As director of marketing, I was challenged to keep our salespeople motivated. A tough task with the fear we weren’t going to make it. Our boss’s answer to falling sales was to retreat: lay people off and cut expenses. We were spiraling down the drain our ever-worsening level of service drove customers away.
Overwhelmed, our boss resigned his position and took a job delivering phone books—not as much pay but a lot less stress. In contrast to our Ivy League educated former boss, his successor had only a high school education and little experience in our business.
His first day, he gathered the staff and announced we were going to upgrade our computer system. A new computer system! Why would you make a major investment with the company going out of business? Maybe, things were not as bad as we thought.
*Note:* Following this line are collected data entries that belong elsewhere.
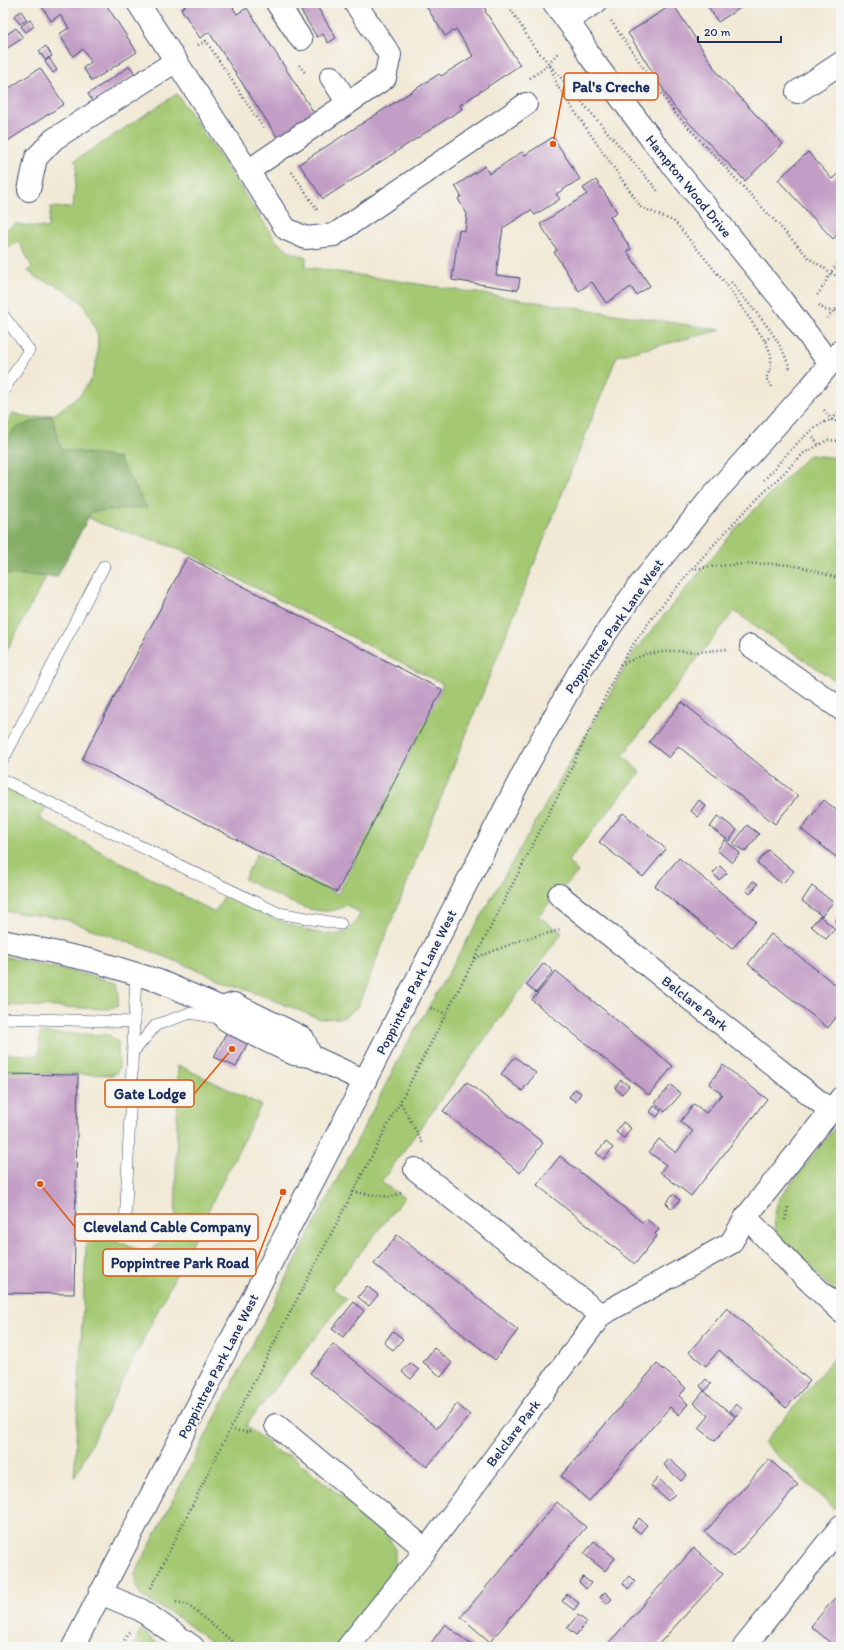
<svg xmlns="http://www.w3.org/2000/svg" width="844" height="1650" viewBox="0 0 844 1650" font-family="Itim,sans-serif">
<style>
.green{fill:#a5c973;stroke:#607c68}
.forest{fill:#84ad65;stroke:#506e62}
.building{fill:#c29dc5}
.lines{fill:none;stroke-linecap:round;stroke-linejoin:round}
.service-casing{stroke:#3b4b70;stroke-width:12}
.minor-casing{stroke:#3b4b70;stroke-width:24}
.tertiary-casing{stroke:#3b4b70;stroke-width:24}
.path{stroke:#3b4b70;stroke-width:2.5;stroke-dasharray:1 3;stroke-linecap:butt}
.service{stroke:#fff;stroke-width:11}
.minor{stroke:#fff;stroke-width:22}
.tertiary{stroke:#fff;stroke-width:22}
.labels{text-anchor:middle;stroke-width:4;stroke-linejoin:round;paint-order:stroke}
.street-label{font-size:14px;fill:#1b2f5e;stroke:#f6f6f2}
.leader{fill:none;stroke:#de5710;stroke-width:1.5}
.callout-dot{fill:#de5710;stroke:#f6f6f2;stroke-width:1.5}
.callout{fill:#f6f6f2;stroke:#de5710;stroke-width:1.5}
.callout-label{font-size:15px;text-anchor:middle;font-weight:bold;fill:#1b2f5e}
</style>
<rect width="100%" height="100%" fill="#f6f6f2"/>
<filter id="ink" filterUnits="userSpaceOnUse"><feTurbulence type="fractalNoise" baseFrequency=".025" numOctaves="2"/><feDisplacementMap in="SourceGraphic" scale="8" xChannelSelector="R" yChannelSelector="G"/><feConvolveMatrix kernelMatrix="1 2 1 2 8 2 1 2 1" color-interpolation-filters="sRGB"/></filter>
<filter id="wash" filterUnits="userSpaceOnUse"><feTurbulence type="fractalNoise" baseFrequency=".012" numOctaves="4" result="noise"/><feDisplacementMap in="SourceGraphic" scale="16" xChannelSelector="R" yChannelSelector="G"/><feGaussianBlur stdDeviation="0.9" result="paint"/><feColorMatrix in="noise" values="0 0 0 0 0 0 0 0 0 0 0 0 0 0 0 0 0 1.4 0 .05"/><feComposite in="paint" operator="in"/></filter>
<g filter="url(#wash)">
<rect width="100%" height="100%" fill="#f1e9d5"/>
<g class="green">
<path d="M177,94L277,242L291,252L306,257V267L721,330L617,356L358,1006L343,1018L320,1019L143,948L61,918L3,911V785L46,806L40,819L215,913L225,894L232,899C255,910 322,944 345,932C352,928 358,919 360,913L346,905C320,925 269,891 244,879L257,854L337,894L339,893L443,684L180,549L99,523L80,513L3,658V430L13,413L30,418L55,414L80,395L92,378L97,359L98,336L91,318L83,304L63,288L37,278L28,271L32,267L19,242L3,250L4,231L16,224L48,228L51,207L73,208L77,164L74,161Z"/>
<path d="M809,455L841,458V685L734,611L623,755L640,772L568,861L578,872L538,916L562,933L381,1182L404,1198L332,1288L346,1299L246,1425L280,1454L290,1455L387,1533L395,1550V1565L390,1584L335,1647H217L181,1619L142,1597L136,1587L135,1574L403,1051L635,650L738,526Z"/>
<path d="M3,956L117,982L119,994L118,1005L109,1009L3,1005Z"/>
<path d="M40,1033L109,1035L118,1042L119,1068L114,1075L3,1072V1054L39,1055Z"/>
<path d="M178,1065L261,1105L74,1478L87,1230L147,1253L175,1231Z"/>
<path d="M841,1120V1299L776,1234L774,1218L778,1200Z"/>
<path d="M841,1349V1503L834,1509L764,1443Z"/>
<path d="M141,1629L161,1647H133Z"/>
</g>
<path class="forest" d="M52,415L61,449L118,458L147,507L91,512L57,577L3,574V449L15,428Z"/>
<g id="blocks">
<g class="building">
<path d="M40,3H105L137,52L92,81L83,68L91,62L83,49L73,56L59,34L69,28L65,22L60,15L51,21Z"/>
<path d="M187,3H230L237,14L247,8L316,116L279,140L209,32L200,38L181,9L188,4Z"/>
<path d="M310,3H315L336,38L328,43L323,34L317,37L300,9Z"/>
<path d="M424,3H481L486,10L485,11L520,65L460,105L462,109L323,199L299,164L439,74L441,76L473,56L456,29L445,36Z"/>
<path d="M706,3H748L718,22Z"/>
<path d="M673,4L719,75L783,144L745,181L674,107L628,33Z"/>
<path d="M21,11L27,20L20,24L14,16Z"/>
<path d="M30,20L34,26L26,32L21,26Z"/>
<path d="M16,28L23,38L6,49L3,44V37Z"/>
<path d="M46,46L52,56L45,60L39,51Z"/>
<path d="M49,58L57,70L53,73L45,62Z"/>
<path d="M130,66L135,74L93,102L88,94Z"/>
<path d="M40,68L64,104L3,144V92Z"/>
<path d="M553,137L580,179L556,194L560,199L535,215L531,210L503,228L496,275L520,278L518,290L452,280L459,230L465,231L467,214L458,199L461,196L455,186L485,166L489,174L522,152L525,155Z"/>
<path d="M808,152L832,179L841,171V232L833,239L778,180Z"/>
<path d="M596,180L617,212L610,217L631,249L627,251L650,286L636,295L631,287L606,303L592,282L579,291L554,252L557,250L540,224L587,194L583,188Z"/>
<path d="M187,557L442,690L337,892L82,759Z"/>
<path d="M682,702L798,796L775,824L678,746L669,758L649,742Z"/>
<path d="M699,800L706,806L698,817L691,811Z"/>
<path d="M824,800L841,814V861L801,829Z"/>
<path d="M623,813L666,849L643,877L599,842Z"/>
<path d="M718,816L737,830L729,841L710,827Z"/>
<path d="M747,825L759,834L745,852L733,844Z"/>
<path d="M725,840L740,853L732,863L717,850Z"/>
<path d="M768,850L794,871L782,884L757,863Z"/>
<path d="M679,858L756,921L732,949L655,886Z"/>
<path d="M720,866L727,873L719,880L713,873Z"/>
<path d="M753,881L758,884L750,894L746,890Z"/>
<path d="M812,886L833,902L822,916L802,901Z"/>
<path d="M820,916L835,929L826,939L811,926Z"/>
<path d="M839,917L841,918V928L834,922Z"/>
<path d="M771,934L841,989V1011L828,1028L748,964Z"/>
<path d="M544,963L553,971L536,993L526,985Z"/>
<path d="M556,971L673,1066L649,1095L532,1000Z"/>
<path d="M227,1031L249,1040L236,1067L214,1057Z"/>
<path d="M515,1057L536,1073L522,1091L501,1074Z"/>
<path d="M723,1065L767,1099L691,1196L660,1172L666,1165L649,1152L659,1139L676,1153L693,1131L680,1122L694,1104L706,1113L722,1094L709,1084Z"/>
<path d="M3,1074L78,1075L74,1294L3,1293Z"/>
<path d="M621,1080L629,1086L622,1094L615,1088Z"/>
<path d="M467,1082L543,1143L520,1173L443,1111Z"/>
<path d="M671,1085L681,1094L665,1112L655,1103Z"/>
<path d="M575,1089L581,1093L576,1102L569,1097Z"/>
<path d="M654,1106L661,1111L657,1117L650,1112Z"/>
<path d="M623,1122L631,1128L624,1138L616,1132Z"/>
<path d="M606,1142L613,1148L604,1159L596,1153Z"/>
<path d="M560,1156L643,1223L646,1219L659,1229L655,1234L657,1236L635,1264L537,1185Z"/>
<path d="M673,1194L680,1200L672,1209L666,1203Z"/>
<path d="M397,1235L518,1330L495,1360L374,1264Z"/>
<path d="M367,1286L378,1295L369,1306L358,1297Z"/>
<path d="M354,1302L364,1311L343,1337L332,1329Z"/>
<path d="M727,1308L810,1381L786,1408L719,1350L706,1366L689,1352Z"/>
<path d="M393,1331L403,1339L393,1350L384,1343Z"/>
<path d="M333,1344L437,1428L457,1404L470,1415L427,1467L310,1373Z"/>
<path d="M434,1348L452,1363L441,1377L423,1362Z"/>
<path d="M410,1363L419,1370L411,1379L402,1372Z"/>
<path d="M657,1364L686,1388L679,1396L688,1404L679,1415L670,1407L589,1501L561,1476Z"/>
<path d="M706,1379L711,1384L705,1391L700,1386Z"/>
<path d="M704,1391L735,1417L715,1441L699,1428L709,1416L694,1403Z"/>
<path d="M736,1404L742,1409L736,1416L730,1411Z"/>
<path d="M669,1459L687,1475L681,1481L664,1465Z"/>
<path d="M769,1459L798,1485L734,1557L705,1532Z"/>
<path d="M658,1478L675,1494L668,1501L651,1486Z"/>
<path d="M557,1502L586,1527L490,1642L461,1617Z"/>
<path d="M639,1518L647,1525L640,1533L632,1527Z"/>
<path d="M594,1541L615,1558L605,1571L584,1554Z"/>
<path d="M694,1548L723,1574L656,1647H605Z"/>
<path d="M629,1576L635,1582L628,1589L623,1583Z"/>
<path d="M583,1577L591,1583L586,1589L579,1582Z"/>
<path d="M605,1592L612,1599L607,1604L600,1597Z"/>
<path d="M567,1594L579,1603L574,1610L562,1601Z"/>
<path d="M835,1598L841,1603V1647H835L811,1626Z"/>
<path d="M578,1615L587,1622L576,1635L567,1628Z"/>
<path d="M445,1624L474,1647H428Z"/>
</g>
</g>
</g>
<g filter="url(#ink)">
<use href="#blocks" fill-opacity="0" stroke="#3b4b70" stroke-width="1"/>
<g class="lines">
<g class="service-casing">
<g id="service">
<path d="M3,315L29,350L3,391"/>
<path d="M3,760L104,566"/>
<path d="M3,780L278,913L341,924"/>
<path d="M3,1018L135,1022"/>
<path d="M134,1051L156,1025L190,1013L225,1019"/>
<path d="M125,1229L136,974"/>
</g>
</g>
<g class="minor-casing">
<g id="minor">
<path d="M138,3L286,229L306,238L334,235L526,104"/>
<path d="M277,3L301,39"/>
<path d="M554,3L582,41L589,55L652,140L781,299L830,364"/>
<path d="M567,20L595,3"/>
<path d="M331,77L348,103"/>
<path d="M797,92L841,63"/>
<path d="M248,171L385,78L390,55L355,3"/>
<path d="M29,190L36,158L54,139L176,61"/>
<path d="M751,646L841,709"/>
<path d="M559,895L831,1111"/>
<path d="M3,941L94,961L159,981L222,1008L234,1004L303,1038L311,1056"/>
<path d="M222,1008L225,1019L235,1025L294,1054L311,1056L365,1081"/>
<path d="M415,1169L601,1315"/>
<path d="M746,1217L792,1265L841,1311"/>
<path d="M276,1425L426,1550"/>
<path d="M100,1593L141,1610L193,1647"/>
<path d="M348,1647L426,1550L601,1315L731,1243L746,1217L841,1098"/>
<path d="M744,1647L841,1526"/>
</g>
</g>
<g class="tertiary-casing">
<path id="tertiary" d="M73,1647L528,764L579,672L638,587L713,495L807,391L841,351"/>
</g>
<g class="path">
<path d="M507,3L532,44L658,191"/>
<path d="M611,21L675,113L810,259L841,279"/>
<path d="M198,45L206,41L264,129"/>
<path d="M299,65L306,74"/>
<path d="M550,66L558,87L573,109L641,207L675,222L726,284L765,341L771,354V367L766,379L773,388"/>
<path d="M530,78L542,70L559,52"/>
<path d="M292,172L318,211"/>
<path d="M731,282C752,309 781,336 790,370"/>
<path d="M817,295L821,290L831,272L841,260"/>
<path d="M819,305L825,310L833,311"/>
<path d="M835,311L841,319"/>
<path d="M827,318L833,311L841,306"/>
<path d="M765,341L770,337"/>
<path d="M824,410L832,420L841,423"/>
<path d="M813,437L819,445"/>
<path d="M764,480C780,463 810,423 832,420L841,409"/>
<path d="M692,569C726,565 762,561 796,566C811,569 826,575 841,579"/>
<path d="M620,665L646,654L672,651L698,652L727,649"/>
<path d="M475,958L524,939L561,930"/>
<path d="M431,1008L446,1014"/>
<path d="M401,1103L423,1144"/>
<path d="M353,1192L390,1197L403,1192"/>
<path d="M785,1220L788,1207"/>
<path d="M230,1430L246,1432L251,1431"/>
<path d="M151,1588L248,1393L446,1014L564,784L620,665L634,643L658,610L692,569L739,517L804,453L828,440L839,441L841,442"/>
<path d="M176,1602L188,1605L239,1647"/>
<path d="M120,1647L129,1632"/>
</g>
<use href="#service" class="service"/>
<use href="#minor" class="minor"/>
<use href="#tertiary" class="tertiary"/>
</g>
</g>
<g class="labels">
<g class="street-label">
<text transform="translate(689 186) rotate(51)" y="5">Hampton Wood Drive</text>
<text transform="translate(614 626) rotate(-55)" y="5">Poppintree Park Lane West</text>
<text transform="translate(416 982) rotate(-63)" y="5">Poppintree Park Lane West</text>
<text transform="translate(695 1003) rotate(38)" y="5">Belclare Park</text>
<text transform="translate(218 1366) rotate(-63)" y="5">Poppintree Park Lane West</text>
<text transform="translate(513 1433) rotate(-53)" y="5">Belclare Park</text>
</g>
</g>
<path class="leader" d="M553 144L564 86M232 1049L194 1094M40 1184L75 1227M283 1192L256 1262"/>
<g class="callout-dot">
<circle cx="553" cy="144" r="4"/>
<circle cx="232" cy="1049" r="4"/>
<circle cx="40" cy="1184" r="4"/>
<circle cx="283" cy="1192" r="4"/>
</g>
<g class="callout">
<rect x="564" y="73" width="94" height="27" rx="4"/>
<rect x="105" y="1080" width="89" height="27" rx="4"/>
<rect x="75" y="1214" width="183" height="27" rx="4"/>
<rect x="103" y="1249" width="153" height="27" rx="4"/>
</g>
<g class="callout-label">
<text x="611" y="92">Pal's Creche</text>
<text x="150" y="1099">Gate Lodge</text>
<text x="167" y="1232">Cleveland Cable Company</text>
<text x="180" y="1268">Poppintree Park Road</text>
</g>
<rect width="844" height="1650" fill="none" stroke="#f6f6f2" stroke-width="16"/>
<path d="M698 36v6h83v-6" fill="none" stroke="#1b2f5e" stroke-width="2"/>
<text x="704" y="36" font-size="12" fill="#1b2f5e" stroke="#f6f6f2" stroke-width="3" paint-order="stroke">20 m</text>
</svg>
He presented a positive view of the future and employee morale soared, as did productivity and sales.
More important than a college diploma, he possessed a can-do attitude. He provided hope, while setting an example of hard work and resistance to adversity. He was a leader rather than a retreater and the company prospered under his guidance.
When the confederate army surged through a gap in the union line during the Civil War battle of Chickamauga, the northern troops and their officers panicked and ran.
General George Thomas wasn’t running. He assembled a defense line that held long enough for the retreating army to make it to safety. Thomas saved he Army of the Cumberland and became forever known as the “Rock of Chickamauga.”
George Thomas was a leader. In the midst of panic he rallied his troops and held his ground. In contrast, a retreater is prone to retreat. At the first sign of trouble he or she gives up the fight, runs for safety. As the leader goes, so go the troops with them all hope of success.
In advance of a Japanese victory, general Douglas McArthur was ordered to flee the Philippine Islands. A pragmatist, he knew the battle was lost but he was determined to win the war. When he arrived in Australia, he made a simple statement that rallied resistance and offered a vision for the future: “I shall return.”
Like McArthur, a leader is a realist. He or she understands retreat is sometimes necessary; but when required, it is an organized withdrawal, giving way while maintaining morale and setting forth a vision of an ultimate success.
Even when facing failure, leaders continue to lead: presenting a positive view of the future; standing firm in the face of adversity; and offering hope.